“Be Creative!”: This is the imperative of the late modern service industries under what has been termed an “aesthetic capitalism” (Reckwitz, 2017). In an economy where “creativity is the new form of capital” (Alloa, 2018), creativity as innovation involves the constant production of the new — of the next new thing on the market, new emotionally engaging experiences, new inspiring stories, new ways to optimize one’s lifestyle, and so on (Beyes & Metelmann, 2018). This intense call for the new has intensified the necessity to adapt to novel environments and process unfamiliar packages of information, which in turn stretches attention to its limit and turns it into a scarce resource.

In light of this dynamic environment, the pressing question becomes: How are creativity and attention connected and how are they organized? This question is the point of departure for this year’s European summer academy, in which we will explore different modes of organizing creativity and distributing attention within the ‘creative’ and ‘restless’ city of Berlin.

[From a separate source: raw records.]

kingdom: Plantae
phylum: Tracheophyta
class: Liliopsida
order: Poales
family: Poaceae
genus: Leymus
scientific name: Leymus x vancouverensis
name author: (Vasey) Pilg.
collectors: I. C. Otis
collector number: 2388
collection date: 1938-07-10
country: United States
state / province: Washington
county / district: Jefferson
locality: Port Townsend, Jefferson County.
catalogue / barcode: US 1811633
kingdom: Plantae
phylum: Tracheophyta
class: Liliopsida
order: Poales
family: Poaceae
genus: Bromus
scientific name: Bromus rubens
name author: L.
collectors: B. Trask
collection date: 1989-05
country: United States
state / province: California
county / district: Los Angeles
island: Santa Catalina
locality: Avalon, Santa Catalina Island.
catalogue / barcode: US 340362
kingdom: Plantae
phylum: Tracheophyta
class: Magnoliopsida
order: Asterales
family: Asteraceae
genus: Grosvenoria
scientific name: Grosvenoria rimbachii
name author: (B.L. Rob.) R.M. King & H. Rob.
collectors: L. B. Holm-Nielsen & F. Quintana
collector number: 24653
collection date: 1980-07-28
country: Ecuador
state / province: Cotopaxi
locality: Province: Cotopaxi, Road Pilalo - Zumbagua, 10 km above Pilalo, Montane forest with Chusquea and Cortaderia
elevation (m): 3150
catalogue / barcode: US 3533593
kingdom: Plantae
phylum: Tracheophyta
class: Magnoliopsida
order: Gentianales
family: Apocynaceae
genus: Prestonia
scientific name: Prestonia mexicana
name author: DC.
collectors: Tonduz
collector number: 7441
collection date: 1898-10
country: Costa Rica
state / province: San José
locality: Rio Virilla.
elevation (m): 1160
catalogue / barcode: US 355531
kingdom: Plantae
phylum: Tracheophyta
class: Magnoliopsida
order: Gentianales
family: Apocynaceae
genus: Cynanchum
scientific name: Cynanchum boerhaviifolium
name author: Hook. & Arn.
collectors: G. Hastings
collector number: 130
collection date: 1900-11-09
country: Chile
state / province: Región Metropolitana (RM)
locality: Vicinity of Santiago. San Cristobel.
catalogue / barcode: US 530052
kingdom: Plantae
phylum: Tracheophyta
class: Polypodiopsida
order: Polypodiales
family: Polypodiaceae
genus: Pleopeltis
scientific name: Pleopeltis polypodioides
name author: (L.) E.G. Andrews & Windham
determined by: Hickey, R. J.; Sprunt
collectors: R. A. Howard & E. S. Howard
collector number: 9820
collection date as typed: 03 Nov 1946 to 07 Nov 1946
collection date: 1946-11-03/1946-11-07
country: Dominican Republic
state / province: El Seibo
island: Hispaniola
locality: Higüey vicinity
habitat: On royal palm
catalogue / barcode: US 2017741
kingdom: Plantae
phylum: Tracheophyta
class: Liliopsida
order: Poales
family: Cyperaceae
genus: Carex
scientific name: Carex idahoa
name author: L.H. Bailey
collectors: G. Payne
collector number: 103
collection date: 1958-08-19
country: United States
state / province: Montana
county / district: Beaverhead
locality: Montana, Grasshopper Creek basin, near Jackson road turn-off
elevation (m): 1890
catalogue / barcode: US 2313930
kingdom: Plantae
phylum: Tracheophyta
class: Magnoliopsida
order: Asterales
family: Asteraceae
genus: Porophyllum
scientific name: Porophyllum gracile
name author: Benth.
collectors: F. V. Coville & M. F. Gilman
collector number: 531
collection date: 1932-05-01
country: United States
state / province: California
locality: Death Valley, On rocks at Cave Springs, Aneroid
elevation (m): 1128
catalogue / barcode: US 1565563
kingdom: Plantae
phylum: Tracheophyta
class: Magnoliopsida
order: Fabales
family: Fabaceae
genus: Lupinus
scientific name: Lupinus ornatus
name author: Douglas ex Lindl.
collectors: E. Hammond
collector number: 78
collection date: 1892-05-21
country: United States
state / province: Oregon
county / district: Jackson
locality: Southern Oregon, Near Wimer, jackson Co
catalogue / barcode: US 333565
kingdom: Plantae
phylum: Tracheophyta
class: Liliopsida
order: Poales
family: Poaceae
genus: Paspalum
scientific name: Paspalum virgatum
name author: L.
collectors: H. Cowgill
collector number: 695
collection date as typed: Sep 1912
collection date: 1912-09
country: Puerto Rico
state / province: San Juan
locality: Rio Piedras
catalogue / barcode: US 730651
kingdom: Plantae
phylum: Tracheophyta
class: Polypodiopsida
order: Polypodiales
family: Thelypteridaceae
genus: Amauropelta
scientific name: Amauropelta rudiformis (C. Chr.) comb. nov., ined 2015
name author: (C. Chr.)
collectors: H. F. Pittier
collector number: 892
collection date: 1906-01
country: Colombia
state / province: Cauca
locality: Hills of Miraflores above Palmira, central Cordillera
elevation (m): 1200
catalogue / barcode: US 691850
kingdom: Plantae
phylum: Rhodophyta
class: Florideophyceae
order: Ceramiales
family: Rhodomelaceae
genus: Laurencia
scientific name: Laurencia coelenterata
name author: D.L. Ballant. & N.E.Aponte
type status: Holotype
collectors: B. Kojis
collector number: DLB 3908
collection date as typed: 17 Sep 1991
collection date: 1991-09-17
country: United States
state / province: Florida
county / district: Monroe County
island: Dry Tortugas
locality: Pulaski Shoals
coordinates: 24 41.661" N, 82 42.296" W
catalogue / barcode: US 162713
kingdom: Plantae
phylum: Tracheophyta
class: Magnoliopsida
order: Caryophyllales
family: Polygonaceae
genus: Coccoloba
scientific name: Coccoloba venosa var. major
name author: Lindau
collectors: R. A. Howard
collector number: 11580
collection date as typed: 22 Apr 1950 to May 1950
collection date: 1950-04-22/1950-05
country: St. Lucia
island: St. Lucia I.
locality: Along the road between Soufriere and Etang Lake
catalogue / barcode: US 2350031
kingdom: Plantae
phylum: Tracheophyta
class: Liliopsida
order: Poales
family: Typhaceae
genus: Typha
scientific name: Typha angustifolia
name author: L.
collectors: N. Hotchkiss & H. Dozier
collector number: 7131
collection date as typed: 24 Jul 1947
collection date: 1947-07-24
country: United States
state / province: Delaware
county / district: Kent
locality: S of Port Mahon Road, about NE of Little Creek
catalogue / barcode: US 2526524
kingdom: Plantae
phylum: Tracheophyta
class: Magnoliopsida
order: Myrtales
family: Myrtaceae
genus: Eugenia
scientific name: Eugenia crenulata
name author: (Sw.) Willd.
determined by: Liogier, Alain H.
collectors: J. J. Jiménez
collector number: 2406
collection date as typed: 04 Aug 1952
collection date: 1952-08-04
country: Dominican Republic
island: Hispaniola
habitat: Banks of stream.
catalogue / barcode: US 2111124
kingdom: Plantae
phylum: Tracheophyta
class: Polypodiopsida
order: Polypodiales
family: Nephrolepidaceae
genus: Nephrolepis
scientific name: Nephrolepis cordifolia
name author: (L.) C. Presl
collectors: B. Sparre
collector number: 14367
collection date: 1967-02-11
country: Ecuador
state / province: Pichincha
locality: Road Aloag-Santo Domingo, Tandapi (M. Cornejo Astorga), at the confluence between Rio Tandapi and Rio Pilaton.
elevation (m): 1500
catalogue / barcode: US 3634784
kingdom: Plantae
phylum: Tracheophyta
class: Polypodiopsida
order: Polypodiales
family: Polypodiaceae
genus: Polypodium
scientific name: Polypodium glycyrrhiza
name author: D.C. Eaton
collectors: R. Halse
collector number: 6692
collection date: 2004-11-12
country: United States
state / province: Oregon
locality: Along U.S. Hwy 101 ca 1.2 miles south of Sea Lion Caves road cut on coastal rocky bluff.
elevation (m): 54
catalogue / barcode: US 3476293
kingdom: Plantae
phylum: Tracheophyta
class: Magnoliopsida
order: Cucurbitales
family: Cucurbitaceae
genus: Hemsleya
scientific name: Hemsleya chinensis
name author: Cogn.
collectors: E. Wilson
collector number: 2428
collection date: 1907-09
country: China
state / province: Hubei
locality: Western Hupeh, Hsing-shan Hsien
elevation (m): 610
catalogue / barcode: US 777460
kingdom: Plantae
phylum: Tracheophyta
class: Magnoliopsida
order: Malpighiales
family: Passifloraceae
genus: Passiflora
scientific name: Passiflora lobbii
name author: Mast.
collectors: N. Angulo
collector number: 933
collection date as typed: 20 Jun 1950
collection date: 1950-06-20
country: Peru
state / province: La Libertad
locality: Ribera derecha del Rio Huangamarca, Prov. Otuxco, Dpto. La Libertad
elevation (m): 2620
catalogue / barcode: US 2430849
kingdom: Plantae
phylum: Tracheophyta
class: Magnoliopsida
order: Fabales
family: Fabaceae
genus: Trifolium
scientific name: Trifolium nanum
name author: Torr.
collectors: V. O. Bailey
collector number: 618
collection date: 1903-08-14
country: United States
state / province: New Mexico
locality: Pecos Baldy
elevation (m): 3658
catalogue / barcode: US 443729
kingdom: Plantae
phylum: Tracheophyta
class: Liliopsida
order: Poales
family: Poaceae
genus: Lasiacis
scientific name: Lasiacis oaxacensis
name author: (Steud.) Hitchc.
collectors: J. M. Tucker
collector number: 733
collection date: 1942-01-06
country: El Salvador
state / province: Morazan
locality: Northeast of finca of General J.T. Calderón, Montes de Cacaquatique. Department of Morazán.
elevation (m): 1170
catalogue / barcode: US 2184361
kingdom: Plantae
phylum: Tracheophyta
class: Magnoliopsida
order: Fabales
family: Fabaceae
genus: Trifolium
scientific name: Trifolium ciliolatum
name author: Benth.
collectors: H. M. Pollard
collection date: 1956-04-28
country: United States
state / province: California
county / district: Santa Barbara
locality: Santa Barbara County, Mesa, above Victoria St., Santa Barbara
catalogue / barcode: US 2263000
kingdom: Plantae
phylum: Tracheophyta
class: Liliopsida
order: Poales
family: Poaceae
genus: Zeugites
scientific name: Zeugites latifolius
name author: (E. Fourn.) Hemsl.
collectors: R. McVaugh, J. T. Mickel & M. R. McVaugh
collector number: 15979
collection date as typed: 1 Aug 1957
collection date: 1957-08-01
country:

Participating students will come from five different European universities and business schools. Lecturers will introduce their perspectives from the fields of business and management, philosophy, psychology, theatre and performance studies. These diverse backgrounds allow us to explore multiple layers of the phenomena and use multiple perspectives to make sense of the ways in which creativity and attention are organized in today’s economy. Moreover, based on critical discussions, we will also begin to experiment with ways of intervening in and shaping the current dynamics.